People-based Geographic Information Science

Harey J. Miller

Influencing the relationship between people and places are technologies to mitigate the friction of distance. Transportation and communication systems are space-adjusting technologies since they change the nature of experienced space with respect to the time, cost and effort required to move people, material or information among locations. Transportation and communication technologies have been available for centuries, conveyances and media such as the chariot, clipper ship, mail, railroads, telegraph and telephone had well-documented transformative effects on societies and economies However, in the late 20th and the early 21st centuries, the widespread deployment and democratization of technologies such as the automobile, commercial aviation, the Internet and the mobile phone has resulted in an unprecedented explosion in the mobility and connectivity for many people in the world. It is possible that we have passed a threshold beyond which a place-based perspective alone is no longer viable.

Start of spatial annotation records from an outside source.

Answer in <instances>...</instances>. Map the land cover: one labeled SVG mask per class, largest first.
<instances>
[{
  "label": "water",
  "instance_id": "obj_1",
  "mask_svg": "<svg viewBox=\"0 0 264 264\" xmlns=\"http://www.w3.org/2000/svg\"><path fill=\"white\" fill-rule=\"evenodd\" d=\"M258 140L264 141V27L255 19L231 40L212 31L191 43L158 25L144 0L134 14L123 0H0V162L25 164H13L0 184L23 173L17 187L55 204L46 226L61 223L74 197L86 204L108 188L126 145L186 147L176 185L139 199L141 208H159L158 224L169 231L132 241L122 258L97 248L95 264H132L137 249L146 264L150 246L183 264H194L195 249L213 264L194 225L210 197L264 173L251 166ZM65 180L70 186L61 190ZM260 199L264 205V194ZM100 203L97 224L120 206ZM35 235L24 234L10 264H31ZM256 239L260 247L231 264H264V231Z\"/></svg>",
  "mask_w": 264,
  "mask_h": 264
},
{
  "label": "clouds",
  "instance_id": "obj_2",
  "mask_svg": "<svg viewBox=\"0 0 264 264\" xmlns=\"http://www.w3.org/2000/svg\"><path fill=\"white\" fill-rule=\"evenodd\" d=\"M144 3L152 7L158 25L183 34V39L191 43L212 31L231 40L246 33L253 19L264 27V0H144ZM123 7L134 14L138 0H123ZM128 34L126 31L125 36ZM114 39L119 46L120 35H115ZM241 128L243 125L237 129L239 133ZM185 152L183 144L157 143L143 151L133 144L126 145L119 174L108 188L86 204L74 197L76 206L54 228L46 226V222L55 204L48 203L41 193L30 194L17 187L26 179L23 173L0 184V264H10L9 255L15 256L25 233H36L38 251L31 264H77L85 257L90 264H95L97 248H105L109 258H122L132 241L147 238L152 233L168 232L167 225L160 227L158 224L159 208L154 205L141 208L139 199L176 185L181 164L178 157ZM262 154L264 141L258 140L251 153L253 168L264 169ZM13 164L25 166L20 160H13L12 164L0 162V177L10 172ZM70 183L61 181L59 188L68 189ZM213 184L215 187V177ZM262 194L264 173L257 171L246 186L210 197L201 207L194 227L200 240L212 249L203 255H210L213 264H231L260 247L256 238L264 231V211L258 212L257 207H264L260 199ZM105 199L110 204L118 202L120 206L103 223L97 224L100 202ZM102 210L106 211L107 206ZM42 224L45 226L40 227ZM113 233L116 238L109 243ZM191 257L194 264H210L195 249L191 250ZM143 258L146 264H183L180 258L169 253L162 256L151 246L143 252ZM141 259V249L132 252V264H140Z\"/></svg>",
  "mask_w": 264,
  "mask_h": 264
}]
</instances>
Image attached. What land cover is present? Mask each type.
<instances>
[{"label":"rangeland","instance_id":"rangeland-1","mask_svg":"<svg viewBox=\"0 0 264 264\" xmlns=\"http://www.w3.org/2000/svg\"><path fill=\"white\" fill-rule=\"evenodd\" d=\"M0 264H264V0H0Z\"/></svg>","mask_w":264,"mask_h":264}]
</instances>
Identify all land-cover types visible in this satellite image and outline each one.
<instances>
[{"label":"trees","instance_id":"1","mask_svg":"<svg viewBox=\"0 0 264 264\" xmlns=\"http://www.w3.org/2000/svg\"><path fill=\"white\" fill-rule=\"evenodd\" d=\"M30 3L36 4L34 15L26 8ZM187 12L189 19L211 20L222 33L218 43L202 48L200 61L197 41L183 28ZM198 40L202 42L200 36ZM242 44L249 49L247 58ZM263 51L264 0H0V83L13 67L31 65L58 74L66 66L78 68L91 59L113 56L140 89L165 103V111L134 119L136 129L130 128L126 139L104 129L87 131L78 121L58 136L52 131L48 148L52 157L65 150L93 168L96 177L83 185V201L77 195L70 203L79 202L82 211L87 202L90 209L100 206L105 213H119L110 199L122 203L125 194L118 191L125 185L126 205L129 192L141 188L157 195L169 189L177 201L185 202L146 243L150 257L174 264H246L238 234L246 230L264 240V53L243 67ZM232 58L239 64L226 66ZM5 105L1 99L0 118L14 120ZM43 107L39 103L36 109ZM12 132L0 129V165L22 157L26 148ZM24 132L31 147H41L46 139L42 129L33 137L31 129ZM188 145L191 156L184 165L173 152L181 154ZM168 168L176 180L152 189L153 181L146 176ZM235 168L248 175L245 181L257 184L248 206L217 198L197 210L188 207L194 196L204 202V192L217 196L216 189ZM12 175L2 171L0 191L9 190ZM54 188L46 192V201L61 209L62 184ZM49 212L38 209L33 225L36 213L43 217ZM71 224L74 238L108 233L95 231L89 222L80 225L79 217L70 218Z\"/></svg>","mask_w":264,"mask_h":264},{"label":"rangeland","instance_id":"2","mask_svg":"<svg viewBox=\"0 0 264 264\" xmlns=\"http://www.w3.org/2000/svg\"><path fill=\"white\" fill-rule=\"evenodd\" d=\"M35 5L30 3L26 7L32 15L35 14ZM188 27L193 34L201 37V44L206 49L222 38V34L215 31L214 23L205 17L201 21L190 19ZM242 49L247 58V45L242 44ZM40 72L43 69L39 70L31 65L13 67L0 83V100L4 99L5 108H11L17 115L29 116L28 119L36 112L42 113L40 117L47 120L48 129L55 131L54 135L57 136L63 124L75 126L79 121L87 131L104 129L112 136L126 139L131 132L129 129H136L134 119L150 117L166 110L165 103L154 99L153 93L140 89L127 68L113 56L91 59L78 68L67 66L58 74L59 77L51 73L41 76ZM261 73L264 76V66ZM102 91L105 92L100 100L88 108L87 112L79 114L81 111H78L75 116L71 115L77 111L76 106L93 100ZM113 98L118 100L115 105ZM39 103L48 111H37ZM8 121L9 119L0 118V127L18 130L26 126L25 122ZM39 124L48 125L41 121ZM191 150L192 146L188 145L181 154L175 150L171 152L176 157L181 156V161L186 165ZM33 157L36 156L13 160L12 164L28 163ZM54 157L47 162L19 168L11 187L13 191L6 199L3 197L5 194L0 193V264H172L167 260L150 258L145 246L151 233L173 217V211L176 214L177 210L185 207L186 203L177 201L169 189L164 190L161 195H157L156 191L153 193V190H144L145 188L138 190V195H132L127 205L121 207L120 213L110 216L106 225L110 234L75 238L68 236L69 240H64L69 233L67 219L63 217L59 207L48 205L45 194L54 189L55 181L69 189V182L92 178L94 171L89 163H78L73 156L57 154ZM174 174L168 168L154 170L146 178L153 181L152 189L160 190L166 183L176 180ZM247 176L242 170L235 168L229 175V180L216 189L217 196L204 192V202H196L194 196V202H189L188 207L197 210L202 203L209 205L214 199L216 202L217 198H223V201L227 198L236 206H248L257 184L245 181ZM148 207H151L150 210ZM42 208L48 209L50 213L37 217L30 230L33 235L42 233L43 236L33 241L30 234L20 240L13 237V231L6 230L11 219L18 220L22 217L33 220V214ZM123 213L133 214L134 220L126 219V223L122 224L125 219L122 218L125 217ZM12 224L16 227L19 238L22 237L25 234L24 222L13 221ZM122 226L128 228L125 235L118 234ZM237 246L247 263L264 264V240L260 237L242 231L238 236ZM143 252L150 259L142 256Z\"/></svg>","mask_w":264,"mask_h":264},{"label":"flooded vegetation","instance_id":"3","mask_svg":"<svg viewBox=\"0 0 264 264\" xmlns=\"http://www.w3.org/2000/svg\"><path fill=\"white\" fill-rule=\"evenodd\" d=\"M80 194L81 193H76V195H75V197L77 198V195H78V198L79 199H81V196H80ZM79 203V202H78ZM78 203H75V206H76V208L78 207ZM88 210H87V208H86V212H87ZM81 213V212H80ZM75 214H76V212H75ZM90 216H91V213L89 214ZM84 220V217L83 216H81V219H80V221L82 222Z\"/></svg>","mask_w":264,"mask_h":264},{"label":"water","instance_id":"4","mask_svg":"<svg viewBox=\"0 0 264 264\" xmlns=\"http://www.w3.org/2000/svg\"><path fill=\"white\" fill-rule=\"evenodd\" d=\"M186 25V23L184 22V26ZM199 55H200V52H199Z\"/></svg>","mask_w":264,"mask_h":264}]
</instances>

Most GIS-based tools for transportation, urban and social analysis continue a place-based emphasis that is increasingly ill-suited to answer important questions in theory, policy and practice in the contemporary age.  The increasing disconnection between people and places means that a people-based representation is also required to address questions of access, exclusion and evolution at the forefront of transportation, urban and social analysis and policy. A people-based GIS can be achieved by integrating principles from time geography and activity theory with geographic information science, location-aware technologies, mobile objects databases, geo-simulation, spatial analysis, geovisualization and geographic knowledge discovery. 

This workshop will discuss the principles, state of the art and research needs for a people-based GIS based on integrating time geographic and space-time activity concepts with the theories and tools of GIS. This includes representation of time in GIS as well as the capture, representation and analysis of active, mobile spatial objects.